** Required work **
Please arrange the material as a JSON list of strings, starting with the line that contains "ينة جدة التاريخية" and going on through the line that contains "间隔400mm安装弹性橡胶垫，用50气钉与下龙骨定固。", with one string per line, no blank lines, and nothing from outside that range. Leave the pictures out of the answer.
[Provided records Boundary: Start]
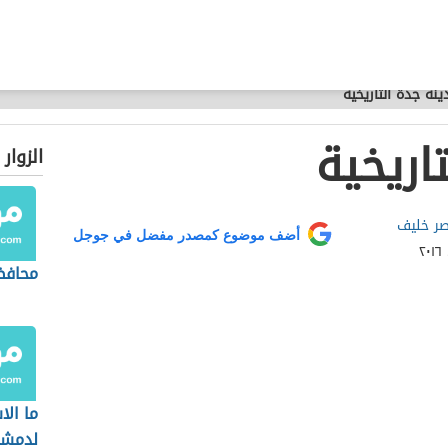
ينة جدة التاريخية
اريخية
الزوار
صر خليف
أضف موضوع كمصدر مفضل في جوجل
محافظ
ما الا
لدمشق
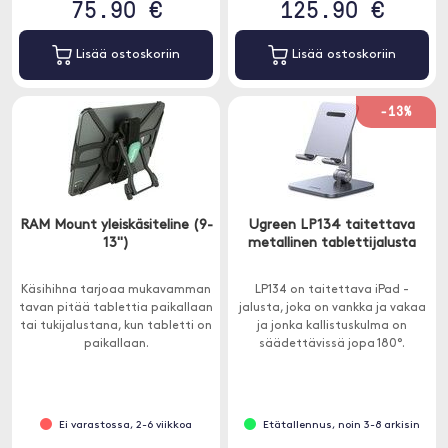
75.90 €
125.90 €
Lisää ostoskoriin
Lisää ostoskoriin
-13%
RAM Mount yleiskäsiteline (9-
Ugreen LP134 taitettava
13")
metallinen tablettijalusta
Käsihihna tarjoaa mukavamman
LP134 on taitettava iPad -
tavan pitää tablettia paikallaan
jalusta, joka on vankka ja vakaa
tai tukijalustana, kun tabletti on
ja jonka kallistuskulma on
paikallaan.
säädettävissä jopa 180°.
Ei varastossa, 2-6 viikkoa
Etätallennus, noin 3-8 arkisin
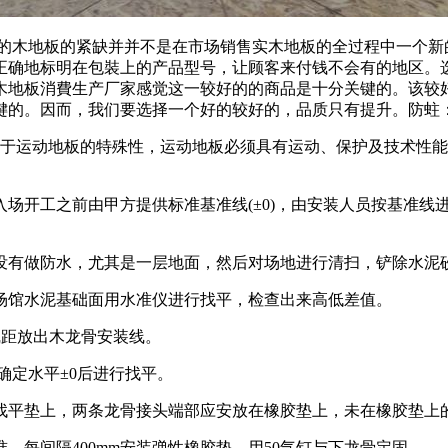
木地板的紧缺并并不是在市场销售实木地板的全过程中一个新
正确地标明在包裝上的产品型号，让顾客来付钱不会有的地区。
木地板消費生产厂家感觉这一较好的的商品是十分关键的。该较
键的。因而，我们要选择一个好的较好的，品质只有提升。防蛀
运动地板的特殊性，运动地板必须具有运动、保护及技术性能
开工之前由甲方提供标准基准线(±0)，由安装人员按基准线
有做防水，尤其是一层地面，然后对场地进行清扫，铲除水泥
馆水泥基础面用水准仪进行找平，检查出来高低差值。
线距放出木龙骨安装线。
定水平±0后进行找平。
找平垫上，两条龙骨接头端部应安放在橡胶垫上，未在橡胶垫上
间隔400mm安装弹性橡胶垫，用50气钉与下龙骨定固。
[Provided records Boundary: End]
[Provided records Boundary: Start]
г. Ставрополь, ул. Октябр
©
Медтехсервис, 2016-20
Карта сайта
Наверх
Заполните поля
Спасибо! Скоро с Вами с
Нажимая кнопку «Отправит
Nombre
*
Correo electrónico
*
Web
[Provided records Boundary: End]
[Provided records Boundary: Start]
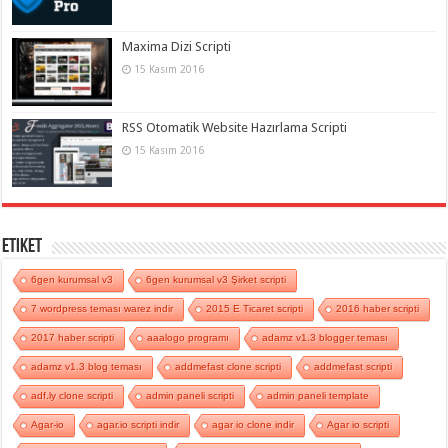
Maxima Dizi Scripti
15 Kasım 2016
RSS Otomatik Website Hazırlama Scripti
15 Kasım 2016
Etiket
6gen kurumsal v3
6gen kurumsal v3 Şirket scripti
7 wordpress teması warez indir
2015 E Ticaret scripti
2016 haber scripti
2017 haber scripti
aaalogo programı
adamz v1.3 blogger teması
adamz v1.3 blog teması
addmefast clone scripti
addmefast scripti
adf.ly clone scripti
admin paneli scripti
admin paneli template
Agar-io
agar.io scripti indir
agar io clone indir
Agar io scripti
[Provided records Boundary: End]
** Exercise result **
[
  "ينة جدة التاريخية",
  "اريخية",
  "الزوار",
  "صر خليف",
  "أضف موضوع كمصدر مفضل في جوجل",
  "محافظ",
  "ما الا",
  "لدمشق",
  "75.90 €",
  "125.90 €",
  "Lisää ostoskoriin",
  "Lisää ostoskoriin",
  "-13%",
  "RAM Mount yleiskäsiteline (9-",
  "Ugreen LP134 taitettava",
  "13\")",
  "metallinen tablettijalusta",
  "Käsihihna tarjoaa mukavamman",
  "LP134 on taitettava iPad -",
  "tavan pitää tablettia paikallaan",
  "jalusta, joka on vankka ja vakaa",
  "tai tukijalustana, kun tabletti on",
  "ja jonka kallistuskulma on",
  "paikallaan.",
  "säädettävissä jopa 180°.",
  "Ei varastossa, 2-6 viikkoa",
  "Etätallennus, noin 3-8 arkisin",
  "木地板的紧缺并并不是在市场销售实木地板的全过程中一个新",
  "正确地标明在包裝上的产品型号，让顾客来付钱不会有的地区。",
  "木地板消費生产厂家感觉这一较好的的商品是十分关键的。该较",
  "键的。因而，我们要选择一个好的较好的，品质只有提升。防蛀",
  "运动地板的特殊性，运动地板必须具有运动、保护及技术性能",
  "开工之前由甲方提供标准基准线(±0)，由安装人员按基准线",
  "有做防水，尤其是一层地面，然后对场地进行清扫，铲除水泥",
  "馆水泥基础面用水准仪进行找平，检查出来高低差值。",
  "线距放出木龙骨安装线。",
  "定水平±0后进行找平。",
  "找平垫上，两条龙骨接头端部应安放在橡胶垫上，未在橡胶垫上",
  "间隔400mm安装弹性橡胶垫，用50气钉与下龙骨定固。"
]